REPUBLIKA.CO.ID, JAKARTA -- Komisi Pemberantasan Korupsi (KPK) mendalami peran tersangka Andi Agustinus alias Andi Narogong pada proses awal pembahasan proyek penerapan Kartu Tanda Penduduk berbasis Nomor Induk Kependudukan secara nasional KTP-elektronik (KTP-el).
"Untuk tersangka Andi Agustinus (AA), penyidik mendalami peran Andi Agustinus pada proses pembahasan proyek KTP-el mulai dari proses awal dan juga relasi atau kaitan Andi Agustinus dengan sejumlah pihak mulai dari proses pembahasan anggaran sampai pada proses pengadaan," kata Juru Bicara KPK Febri Diansyah di gedung KPK Jakarta, Senin (17/4).
KPK sendiri telah memperpanjang masa penahanan Andi Agustinus alias Andi Narogong dalam penyidikan tindak pidana korupsi kasus KTP-el.
"Hari ini, penyidik melakukan perpanjangan masa penahanan untuk tersangka Andi Agustinus (AA) untuk 40 hari ke depan.
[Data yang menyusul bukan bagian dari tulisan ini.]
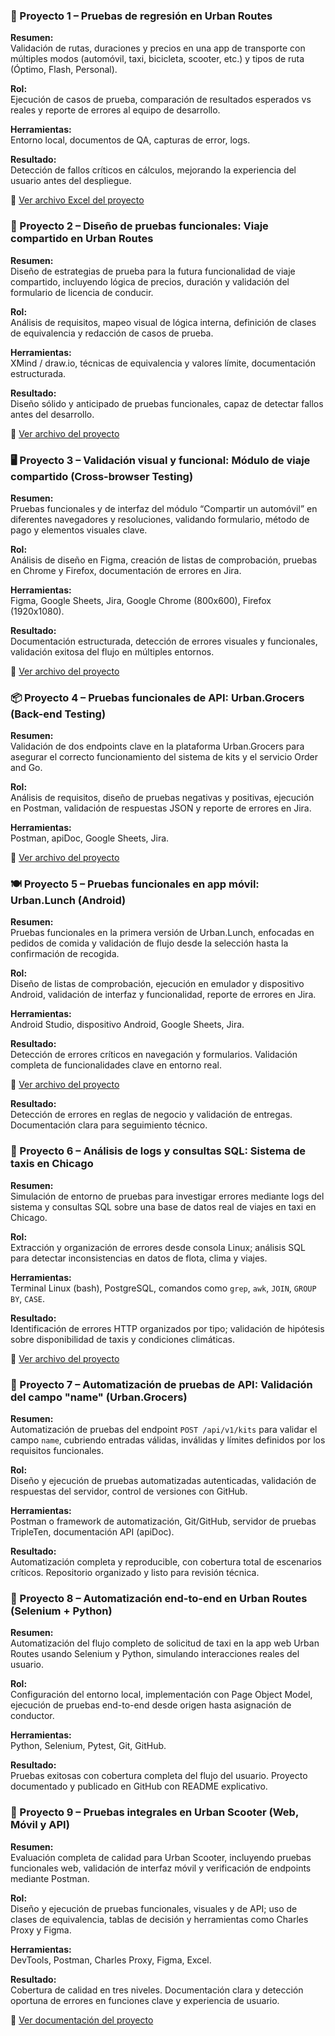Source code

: ### 🚗 Proyecto 1 – Pruebas de regresión en Urban Routes

**Resumen:**  
Validación de rutas, duraciones y precios en una app de transporte con múltiples modos (automóvil, taxi, bicicleta, scooter, etc.) y tipos de ruta (Óptimo, Flash, Personal).

**Rol:**  
Ejecución de casos de prueba, comparación de resultados esperados vs reales y reporte de errores al equipo de desarrollo.

**Herramientas:**  
Entorno local, documentos de QA, capturas de error, logs.

**Resultado:**  
Detección de fallos críticos en cálculos, mejorando la experiencia del usuario antes del despliegue.

📎 [Ver archivo Excel del proyecto](proyectos/proyecto%201/Proyecto%201.xlsx)

### 🤝 Proyecto 2 – Diseño de pruebas funcionales: Viaje compartido en Urban Routes

**Resumen:**  
Diseño de estrategias de prueba para la futura funcionalidad de viaje compartido, incluyendo lógica de precios, duración y validación del formulario de licencia de conducir.

**Rol:**  
Análisis de requisitos, mapeo visual de lógica interna, definición de clases de equivalencia y redacción de casos de prueba.

**Herramientas:**  
XMind / draw.io, técnicas de equivalencia y valores límite, documentación estructurada.

**Resultado:**  
Diseño sólido y anticipado de pruebas funcionales, capaz de detectar fallos antes del desarrollo.

📎 [Ver archivo del proyecto](proyectos/proyecto%202/proyecto%202.docx)

### 🖥️ Proyecto 3 – Validación visual y funcional: Módulo de viaje compartido (Cross-browser Testing)

**Resumen:**  
Pruebas funcionales y de interfaz del módulo “Compartir un automóvil” en diferentes navegadores y resoluciones, validando formulario, método de pago y elementos visuales clave.

**Rol:**  
Análisis de diseño en Figma, creación de listas de comprobación, pruebas en Chrome y Firefox, documentación de errores en Jira.

**Herramientas:**  
Figma, Google Sheets, Jira, Google Chrome (800x600), Firefox (1920x1080).

**Resultado:**  
Documentación estructurada, detección de errores visuales y funcionales, validación exitosa del flujo en múltiples entornos.

📎 [Ver archivo del proyecto](proyectos/proyecto%203/proyecto%203.docx)

### 📦 Proyecto 4 – Pruebas funcionales de API: Urban.Grocers (Back-end Testing)

**Resumen:**  
Validación de dos endpoints clave en la plataforma Urban.Grocers para asegurar el correcto funcionamiento del sistema de kits y el servicio Order and Go.

**Rol:**  
Análisis de requisitos, diseño de pruebas negativas y positivas, ejecución en Postman, validación de respuestas JSON y reporte de errores en Jira.

**Herramientas:**  
Postman, apiDoc, Google Sheets, Jira.

📎 [Ver archivo del proyecto](proyectos/proyecto%204/proyecto%204.xlsx)

### 🍽️ Proyecto 5 – Pruebas funcionales en app móvil: Urban.Lunch (Android)

**Resumen:**  
Pruebas funcionales en la primera versión de Urban.Lunch, enfocadas en pedidos de comida y validación de flujo desde la selección hasta la confirmación de recogida.

**Rol:**  
Diseño de listas de comprobación, ejecución en emulador y dispositivo Android, validación de interfaz y funcionalidad, reporte de errores en Jira.

**Herramientas:**  
Android Studio, dispositivo Android, Google Sheets, Jira.

**Resultado:**  
Detección de errores críticos en navegación y formularios. Validación completa de funcionalidades clave en entorno real.

📎 [Ver archivo del proyecto](proyectos/proyecto%205/proyecto%205.xlsx)


**Resultado:**  
Detección de errores en reglas de negocio y validación de entregas. Documentación clara para seguimiento técnico.

### 🚕 Proyecto 6 – Análisis de logs y consultas SQL: Sistema de taxis en Chicago

**Resumen:**  
Simulación de entorno de pruebas para investigar errores mediante logs del sistema y consultas SQL sobre una base de datos real de viajes en taxi en Chicago.

**Rol:**  
Extracción y organización de errores desde consola Linux; análisis SQL para detectar inconsistencias en datos de flota, clima y viajes.

**Herramientas:**  
Terminal Linux (bash), PostgreSQL, comandos como `grep`, `awk`, `JOIN`, `GROUP BY`, `CASE`.

**Resultado:**  
Identificación de errores HTTP organizados por tipo; validación de hipótesis sobre disponibilidad de taxis y condiciones climáticas.

📎 [Ver archivo del proyecto](proyectos/proyecto%206/proyecto%206.docx)

### 🧪 Proyecto 7 – Automatización de pruebas de API: Validación del campo "name" (Urban.Grocers)

**Resumen:**  
Automatización de pruebas del endpoint `POST /api/v1/kits` para validar el campo `name`, cubriendo entradas válidas, inválidas y límites definidos por los requisitos funcionales.

**Rol:**  
Diseño y ejecución de pruebas automatizadas autenticadas, validación de respuestas del servidor, control de versiones con GitHub.

**Herramientas:**  
Postman o framework de automatización, Git/GitHub, servidor de pruebas TripleTen, documentación API (apiDoc).

**Resultado:**  
Automatización completa y reproducible, con cobertura total de escenarios críticos. Repositorio organizado y listo para revisión técnica.

### 🧭 Proyecto 8 – Automatización end-to-end en Urban Routes (Selenium + Python)

**Resumen:**  
Automatización del flujo completo de solicitud de taxi en la app web Urban Routes usando Selenium y Python, simulando interacciones reales del usuario.

**Rol:**  
Configuración del entorno local, implementación con Page Object Model, ejecución de pruebas end-to-end desde origen hasta asignación de conductor.

**Herramientas:**  
Python, Selenium, Pytest, Git, GitHub.

**Resultado:**  
Pruebas exitosas con cobertura completa del flujo del usuario. Proyecto documentado y publicado en GitHub con README explicativo.

### 🛴 Proyecto 9 – Pruebas integrales en Urban Scooter (Web, Móvil y API)

**Resumen:**  
Evaluación completa de calidad para Urban Scooter, incluyendo pruebas funcionales web, validación de interfaz móvil y verificación de endpoints mediante Postman.

**Rol:**  
Diseño y ejecución de pruebas funcionales, visuales y de API; uso de clases de equivalencia, tablas de decisión y herramientas como Charles Proxy y Figma.

**Herramientas:**  
DevTools, Postman, Charles Proxy, Figma, Excel.

**Resultado:**  
Cobertura de calidad en tres niveles. Documentación clara y detección oportuna de errores en funciones clave y experiencia de usuario.

📎 [Ver documentación del proyecto](proyectos/proyecto%209)
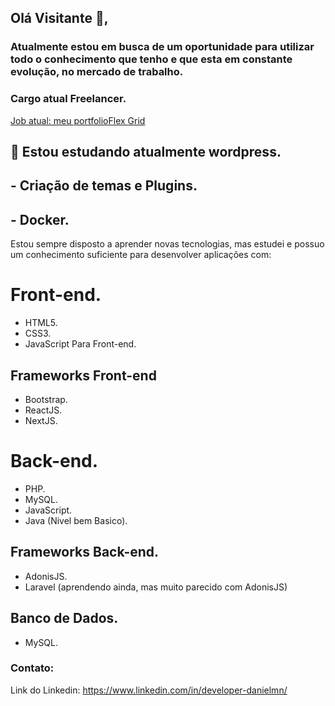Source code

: ## Olá Visitante 👋,
### Atualmente estou em busca de um oportunidade para utilizar todo o conhecimento que tenho e que esta em constante evolução, no mercado de trabalho.
### Cargo atual Freelancer.
[Job atual: meu portfolio](https://meirelesdev.github.io/)[Flex Grid](http://exemplo.com/)
  

## 🌱 Estou estudando atualmente wordpress.
## - Criação de temas e Plugins.
## - Docker.

Estou sempre disposto a aprender novas tecnologias, mas estudei e possuo um conhecimento suficiente para desenvolver aplicações com:
# Front-end.
- HTML5.
- CSS3.
- JavaScript Para Front-end.

## Frameworks Front-end
- Bootstrap.
- ReactJS.
- NextJS.

# Back-end.
- PHP.
- MySQL.
- JavaScript.
- Java (Nivel bem Basico).

## Frameworks Back-end.
- AdonisJS.
- Laravel (aprendendo ainda, mas muito parecido com AdonisJS)

## Banco de Dados.
- MySQL.

### Contato:
Link do Linkedin: https://www.linkedin.com/in/developer-danielmn/
<!--
**meirelesdev/meirelesdev** is a ✨ _special_ ✨ repository because its `README.md` (this file) appears on your GitHub profile.

Here are some ideas to get you started:

- 🔭 I’m currently working on ...
- 🌱 I’m currently learning ...
- 👯 I’m looking to collaborate on ...
- 🤔 I’m looking for help with ...
- 💬 Ask me about ...
- 📫 How to reach me: ...
- 😄 Pronouns: ...
- ⚡ Fun fact: ...
-->
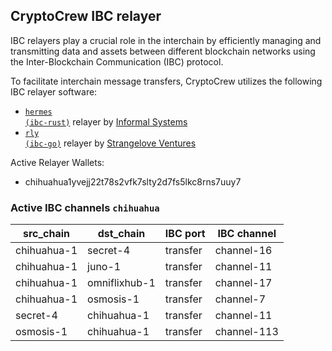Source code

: ## CryptoCrew IBC relayer
IBC relayers play a crucial role in the interchain by efficiently managing and transmitting data and assets between different blockchain networks using the Inter-Blockchain Communication (IBC) protocol.

To facilitate interchain message transfers, CryptoCrew utilizes the following IBC relayer software: 
- <a href="https://github.com/informalsystems/hermes"><code>hermes (ibc-rust)</code></a> relayer by [Informal Systems](https://github.com/informalsystems)
- <a href="https://github.com/cosmos/relayer"><code>rly (ibc-go)</code></a> relayer by [Strangelove Ventures](https://github.com/strangelove-ventures)

Active Relayer Wallets:

- chihuahua1yvejj22t78s2vfk7slty2d7fs5lkc8rns7uuy7

### Active IBC channels `chihuahua`
| src_chain | dst_chain | IBC port | IBC channel |
| --------------- | --------------- | ------------ | -------------- |
| chihuahua-1 | secret-4 | transfer | channel-16 |
| chihuahua-1 | juno-1 | transfer | channel-11 |
| chihuahua-1 | omniflixhub-1 | transfer | channel-17 |
| chihuahua-1 | osmosis-1 | transfer | channel-7 |
| secret-4 | chihuahua-1 | transfer | channel-11 |
| osmosis-1 | chihuahua-1 | transfer | channel-113 |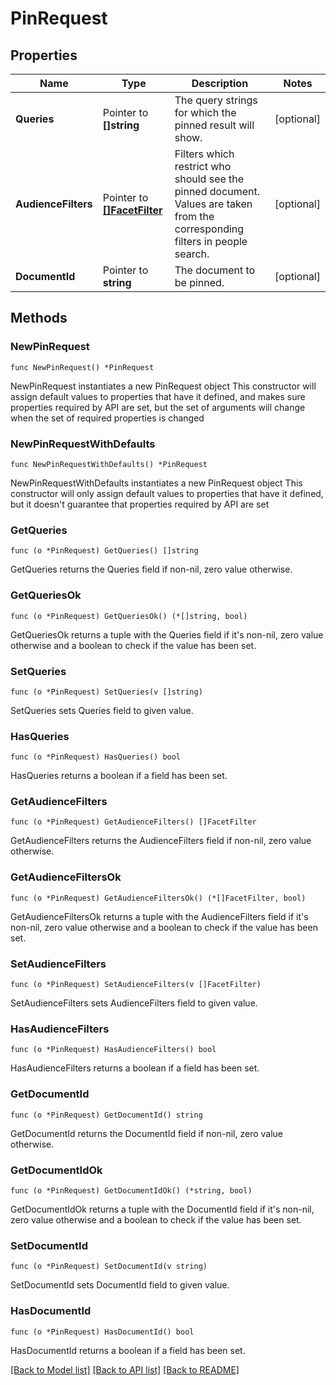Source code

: # PinRequest

## Properties

Name | Type | Description | Notes
------------ | ------------- | ------------- | -------------
**Queries** | Pointer to **[]string** | The query strings for which the pinned result will show. | [optional] 
**AudienceFilters** | Pointer to [**[]FacetFilter**](FacetFilter.md) | Filters which restrict who should see the pinned document. Values are taken from the corresponding filters in people search. | [optional] 
**DocumentId** | Pointer to **string** | The document to be pinned. | [optional] 

## Methods

### NewPinRequest

`func NewPinRequest() *PinRequest`

NewPinRequest instantiates a new PinRequest object
This constructor will assign default values to properties that have it defined,
and makes sure properties required by API are set, but the set of arguments
will change when the set of required properties is changed

### NewPinRequestWithDefaults

`func NewPinRequestWithDefaults() *PinRequest`

NewPinRequestWithDefaults instantiates a new PinRequest object
This constructor will only assign default values to properties that have it defined,
but it doesn't guarantee that properties required by API are set

### GetQueries

`func (o *PinRequest) GetQueries() []string`

GetQueries returns the Queries field if non-nil, zero value otherwise.

### GetQueriesOk

`func (o *PinRequest) GetQueriesOk() (*[]string, bool)`

GetQueriesOk returns a tuple with the Queries field if it's non-nil, zero value otherwise
and a boolean to check if the value has been set.

### SetQueries

`func (o *PinRequest) SetQueries(v []string)`

SetQueries sets Queries field to given value.

### HasQueries

`func (o *PinRequest) HasQueries() bool`

HasQueries returns a boolean if a field has been set.

### GetAudienceFilters

`func (o *PinRequest) GetAudienceFilters() []FacetFilter`

GetAudienceFilters returns the AudienceFilters field if non-nil, zero value otherwise.

### GetAudienceFiltersOk

`func (o *PinRequest) GetAudienceFiltersOk() (*[]FacetFilter, bool)`

GetAudienceFiltersOk returns a tuple with the AudienceFilters field if it's non-nil, zero value otherwise
and a boolean to check if the value has been set.

### SetAudienceFilters

`func (o *PinRequest) SetAudienceFilters(v []FacetFilter)`

SetAudienceFilters sets AudienceFilters field to given value.

### HasAudienceFilters

`func (o *PinRequest) HasAudienceFilters() bool`

HasAudienceFilters returns a boolean if a field has been set.

### GetDocumentId

`func (o *PinRequest) GetDocumentId() string`

GetDocumentId returns the DocumentId field if non-nil, zero value otherwise.

### GetDocumentIdOk

`func (o *PinRequest) GetDocumentIdOk() (*string, bool)`

GetDocumentIdOk returns a tuple with the DocumentId field if it's non-nil, zero value otherwise
and a boolean to check if the value has been set.

### SetDocumentId

`func (o *PinRequest) SetDocumentId(v string)`

SetDocumentId sets DocumentId field to given value.

### HasDocumentId

`func (o *PinRequest) HasDocumentId() bool`

HasDocumentId returns a boolean if a field has been set.


[[Back to Model list]](../README.md#documentation-for-models) [[Back to API list]](../README.md#documentation-for-api-endpoints) [[Back to README]](../README.md)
Perpanjangan mulai 13 April sampai dengan 22 Mei 2017," kata Juru Bicara KPK Febri Diansyah di gedung KPK, Jakarta, Rabu (12/4).
Sebelumnya, KPK menetapkan pengusaha Andi Agustinus alias Andi Narogong sebagai tersangka kasus dugaan tindak pidana korupsi pengadaan pekerjaan KTP elektronik 2011-2012.
Andi disangkakan melanggar pasal 2 ayat (1) atas pasal 3 UU No 31 Tahun 1999 sebagaimana telah diubah dengan UU No 20 Tahun 2001 tentang Pemberantasan Korupsi jo pasal 55 ayat (1) ke-1 KUHP jo pasal 64 ayat (1) KUHP dengan ancaman pidana penjara maksimal 20 tahun denda paling banyak Rp1 miliar.
KPK menduga Andi Narogong memiliki peran aktif atas penangaran dan pengadaan barang dan jasa dalam proyek pengadaan KTP-el. Dalam persidangan KTP-e, KPK telah masuk pada tahap pembuktian terkait indikasi penyimpangan yang terjadi pada saat proses pengadaan proyek tersebut.
Menurut Febri konstruksi besar dari perkara ini adalah pertama terkait perencanaan anggaran dengan segala informasi yang telah disampaikan pada persidangan sebelumnya dan yang kedua pada tahap pengadaan.
"Kami akan mulai membuktikan, Jaksa Penuntut Umum akan mulai membuktikan indikasi penyimpangan yang terjadi pada proses pengadaan tersebut, tentu beberapa aktor juga masih terkait dengan proses penganggaran karena ada aktor-aktor yang diduga mengawal anggaran hingga implementasi proyek KTP-E ini," ucap Febri.
Terdakwa dalam kasus ini adalah Direktur Jenderal Kependudukan dan Pencatatan Sipil (Dukcapil) Kementerian Dalam Negeri (Kemendagri) Irman dan Pejabat Pembuat Komitmen pada Dukcapil Kemendagri Sugiharto.
Atas perbuatannya, Irman dan Sugiharto didakwa berdasarkan pasal 2 ayat (1) atas pasal 3 UU No 31 Tahun 1999 sebagaimana telah diubah dengan UU No 20 Tahun 2001 tentang Pemberantasan Korupsi jo pasal 55 ayat (1) ke-1 KUHP.
Pasal tersebut mengatur tentang orang yang melanggar hukum, menyalahgunakan kewenangan, kesempatan atau sarana yang ada padanya jabatan atau kedudukan sehingga dapat merugikan keuangan dan perekonomian negara dan memperkaya diri sendiri, orang lain atau korporasi dengan ancaman pidana penjara maksimal 20 tahun denda paling banyak Rp1 miliar.